The continuous security paradigm makes this possible. The idea is actually quite simple:
- Always make instantaneous access decisions based on data available at the individual node. In its simplest form, this can be validating an access token
- Ensure that data required for making access decisions at any node is available as soon as it changes, regardless of which node that data originates from. This can be achieved using asynchronous communication of such changes.
- If data you have changes, you need to ensure it is communicated to the nodes that need it in order to make decisions.
If you are simply relying on access tokens, you need to make sure that nodes that rely on the validity of the access token know in advance if the access token should be considered invalid due to changes in other systems (e.g. a user being terminated). That way, when a user shows up with that token, it is immediately discarded and access is denied.
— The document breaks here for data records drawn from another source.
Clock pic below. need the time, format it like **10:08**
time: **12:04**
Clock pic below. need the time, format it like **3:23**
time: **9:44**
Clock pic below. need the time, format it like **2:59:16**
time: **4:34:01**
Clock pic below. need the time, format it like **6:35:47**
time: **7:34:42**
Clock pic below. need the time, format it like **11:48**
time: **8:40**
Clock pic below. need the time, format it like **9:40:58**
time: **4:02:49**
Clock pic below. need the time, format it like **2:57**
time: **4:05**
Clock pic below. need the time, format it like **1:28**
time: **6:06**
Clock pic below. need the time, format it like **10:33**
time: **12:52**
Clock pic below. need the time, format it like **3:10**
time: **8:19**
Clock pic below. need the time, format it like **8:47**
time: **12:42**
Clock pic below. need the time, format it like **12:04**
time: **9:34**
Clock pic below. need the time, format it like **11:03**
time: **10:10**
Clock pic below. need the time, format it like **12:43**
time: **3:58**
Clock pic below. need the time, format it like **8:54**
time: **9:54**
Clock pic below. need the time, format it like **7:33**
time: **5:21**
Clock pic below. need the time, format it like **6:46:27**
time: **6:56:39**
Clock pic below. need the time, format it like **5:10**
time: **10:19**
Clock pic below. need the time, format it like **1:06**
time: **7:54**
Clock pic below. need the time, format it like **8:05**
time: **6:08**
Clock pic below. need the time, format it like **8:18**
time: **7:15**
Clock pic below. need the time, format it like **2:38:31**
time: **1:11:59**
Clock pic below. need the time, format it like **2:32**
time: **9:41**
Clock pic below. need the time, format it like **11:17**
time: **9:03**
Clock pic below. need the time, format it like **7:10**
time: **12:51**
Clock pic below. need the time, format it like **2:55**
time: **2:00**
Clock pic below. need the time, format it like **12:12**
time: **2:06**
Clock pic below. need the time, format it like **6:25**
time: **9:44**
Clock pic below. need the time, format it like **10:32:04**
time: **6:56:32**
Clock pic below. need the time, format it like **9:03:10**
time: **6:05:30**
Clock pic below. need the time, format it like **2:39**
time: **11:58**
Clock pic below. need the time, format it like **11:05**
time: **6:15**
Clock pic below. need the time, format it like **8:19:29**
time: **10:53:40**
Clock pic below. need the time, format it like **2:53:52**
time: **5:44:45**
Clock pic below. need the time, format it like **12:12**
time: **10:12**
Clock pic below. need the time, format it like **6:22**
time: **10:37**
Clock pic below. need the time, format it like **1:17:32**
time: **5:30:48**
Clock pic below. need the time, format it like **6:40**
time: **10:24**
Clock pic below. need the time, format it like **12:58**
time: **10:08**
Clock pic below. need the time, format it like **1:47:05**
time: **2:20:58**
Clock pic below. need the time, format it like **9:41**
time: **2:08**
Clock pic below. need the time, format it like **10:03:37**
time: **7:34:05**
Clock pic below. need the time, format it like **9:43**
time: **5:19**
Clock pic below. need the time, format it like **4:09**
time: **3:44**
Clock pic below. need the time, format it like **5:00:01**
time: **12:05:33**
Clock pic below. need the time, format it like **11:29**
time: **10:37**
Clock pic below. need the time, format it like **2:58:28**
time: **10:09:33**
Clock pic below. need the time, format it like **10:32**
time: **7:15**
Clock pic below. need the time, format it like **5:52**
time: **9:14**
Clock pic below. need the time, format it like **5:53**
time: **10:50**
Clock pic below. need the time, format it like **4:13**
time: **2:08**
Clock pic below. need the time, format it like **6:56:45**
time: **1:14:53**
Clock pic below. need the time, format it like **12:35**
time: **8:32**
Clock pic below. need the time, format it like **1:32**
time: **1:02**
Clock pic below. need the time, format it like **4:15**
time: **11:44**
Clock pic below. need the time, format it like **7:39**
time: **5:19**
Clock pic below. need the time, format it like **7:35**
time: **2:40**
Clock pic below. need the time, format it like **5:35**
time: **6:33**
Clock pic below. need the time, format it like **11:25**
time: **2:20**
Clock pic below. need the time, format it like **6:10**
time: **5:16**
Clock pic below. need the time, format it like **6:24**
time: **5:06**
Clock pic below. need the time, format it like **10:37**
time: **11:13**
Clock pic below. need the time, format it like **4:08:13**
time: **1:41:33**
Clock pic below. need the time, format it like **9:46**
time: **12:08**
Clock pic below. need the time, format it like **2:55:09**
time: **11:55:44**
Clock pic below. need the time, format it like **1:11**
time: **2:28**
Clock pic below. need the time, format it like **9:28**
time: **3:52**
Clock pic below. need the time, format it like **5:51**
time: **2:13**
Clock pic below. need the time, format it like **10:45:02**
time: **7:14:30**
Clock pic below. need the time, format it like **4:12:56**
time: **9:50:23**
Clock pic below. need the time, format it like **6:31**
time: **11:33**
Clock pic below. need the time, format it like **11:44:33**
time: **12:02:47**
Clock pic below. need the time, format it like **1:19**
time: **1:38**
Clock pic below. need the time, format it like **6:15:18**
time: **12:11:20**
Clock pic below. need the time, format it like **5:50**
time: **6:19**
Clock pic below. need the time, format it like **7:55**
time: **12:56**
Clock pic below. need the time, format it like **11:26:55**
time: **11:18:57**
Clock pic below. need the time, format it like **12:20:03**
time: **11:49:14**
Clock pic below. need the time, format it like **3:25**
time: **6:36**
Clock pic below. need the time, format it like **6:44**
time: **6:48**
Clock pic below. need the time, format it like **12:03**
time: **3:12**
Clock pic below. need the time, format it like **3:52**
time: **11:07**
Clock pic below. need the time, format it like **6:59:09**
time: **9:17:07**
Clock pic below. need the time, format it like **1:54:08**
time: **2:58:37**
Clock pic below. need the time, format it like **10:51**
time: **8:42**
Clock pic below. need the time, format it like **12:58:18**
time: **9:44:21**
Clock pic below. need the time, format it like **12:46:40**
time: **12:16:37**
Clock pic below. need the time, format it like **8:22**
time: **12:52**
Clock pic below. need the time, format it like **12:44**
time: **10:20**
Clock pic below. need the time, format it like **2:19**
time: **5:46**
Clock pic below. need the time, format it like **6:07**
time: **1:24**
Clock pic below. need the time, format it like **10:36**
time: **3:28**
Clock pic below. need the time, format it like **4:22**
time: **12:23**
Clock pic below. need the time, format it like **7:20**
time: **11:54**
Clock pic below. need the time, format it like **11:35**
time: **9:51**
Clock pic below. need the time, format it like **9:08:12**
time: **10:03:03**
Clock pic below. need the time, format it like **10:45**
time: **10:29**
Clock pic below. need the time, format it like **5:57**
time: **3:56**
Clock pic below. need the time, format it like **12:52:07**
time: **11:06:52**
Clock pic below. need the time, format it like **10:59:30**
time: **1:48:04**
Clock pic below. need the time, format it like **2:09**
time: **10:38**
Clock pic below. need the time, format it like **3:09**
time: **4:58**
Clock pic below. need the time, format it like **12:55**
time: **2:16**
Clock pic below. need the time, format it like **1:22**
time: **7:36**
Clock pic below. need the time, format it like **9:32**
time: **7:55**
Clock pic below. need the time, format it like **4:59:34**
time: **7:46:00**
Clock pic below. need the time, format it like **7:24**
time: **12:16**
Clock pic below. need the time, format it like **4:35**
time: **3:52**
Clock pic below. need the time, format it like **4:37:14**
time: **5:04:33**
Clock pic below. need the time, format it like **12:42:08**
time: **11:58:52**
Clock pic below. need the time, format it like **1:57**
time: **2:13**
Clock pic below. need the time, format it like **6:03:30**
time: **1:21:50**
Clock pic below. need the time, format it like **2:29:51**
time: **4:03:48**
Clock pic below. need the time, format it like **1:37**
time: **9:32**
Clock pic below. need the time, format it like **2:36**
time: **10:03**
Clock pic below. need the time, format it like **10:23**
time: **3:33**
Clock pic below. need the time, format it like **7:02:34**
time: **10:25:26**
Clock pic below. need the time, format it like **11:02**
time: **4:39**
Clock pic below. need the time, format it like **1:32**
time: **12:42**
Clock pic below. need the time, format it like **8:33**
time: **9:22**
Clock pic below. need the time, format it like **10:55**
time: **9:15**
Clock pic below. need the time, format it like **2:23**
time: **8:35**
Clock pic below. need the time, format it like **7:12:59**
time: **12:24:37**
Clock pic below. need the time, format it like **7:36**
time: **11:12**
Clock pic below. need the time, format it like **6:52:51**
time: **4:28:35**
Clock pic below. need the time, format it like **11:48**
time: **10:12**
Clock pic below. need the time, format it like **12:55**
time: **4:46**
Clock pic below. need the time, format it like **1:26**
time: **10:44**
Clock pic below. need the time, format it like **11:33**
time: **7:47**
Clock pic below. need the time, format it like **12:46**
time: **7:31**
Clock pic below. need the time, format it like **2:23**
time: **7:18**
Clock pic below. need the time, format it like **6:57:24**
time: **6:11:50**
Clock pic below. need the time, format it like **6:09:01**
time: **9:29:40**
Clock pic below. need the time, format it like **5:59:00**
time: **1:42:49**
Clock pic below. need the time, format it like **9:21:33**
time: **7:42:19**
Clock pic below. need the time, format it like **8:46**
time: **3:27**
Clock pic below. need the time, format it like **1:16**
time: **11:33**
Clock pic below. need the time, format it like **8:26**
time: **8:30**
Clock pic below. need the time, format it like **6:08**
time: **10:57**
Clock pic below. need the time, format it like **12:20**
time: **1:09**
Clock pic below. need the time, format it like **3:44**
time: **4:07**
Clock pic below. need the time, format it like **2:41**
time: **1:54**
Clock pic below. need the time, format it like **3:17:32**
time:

At a glance: the continuous security paradigm
The continuous security paradigm embodies the principles above, as seen in the diagram below:

To learn more about the Continuous Security Paradigm, read the original blog: The Continuous Security Paradigm
CSP, Continuous Identity, and SGNL
Continuous Identity is the practical embodiment of CSP that delivers contextually-informed policies, consistently applied throughout the identity and security infrastructure, and continually enforced which helps organizations deliver zero standing privileges and just-in-time access.
SGNL implements CSP, either using standards such as CAEP where they are supported, or using proprietary integrations where necessary.
SGNL provides highly reliable, ultra-low latency access decisions based on data that is asynchronously ingested from systems of record, which are other nodes in your network. You can employ SGNL based access decisions in any node in your network, because SGNL propagates the necessary changes asynchronously to the nodes in order for them to make access decisions based on updated data.
For example, to implement the “Enterprise use case” above, SGNL integrates with all the systems described to obtain data asynchronously from them. At the time the access decision is needed, all information to make that decision is already in the local node. To effect the access decision at remote nodes, SGNL pushes asynchronous updates to security roles within the target systems (e.g. IaaS) so that when the user tries to access using an existing access token, they are still unable to perform any task, because the local role membership data at that node has been updated to remove membership of any roles that would permit such tasks.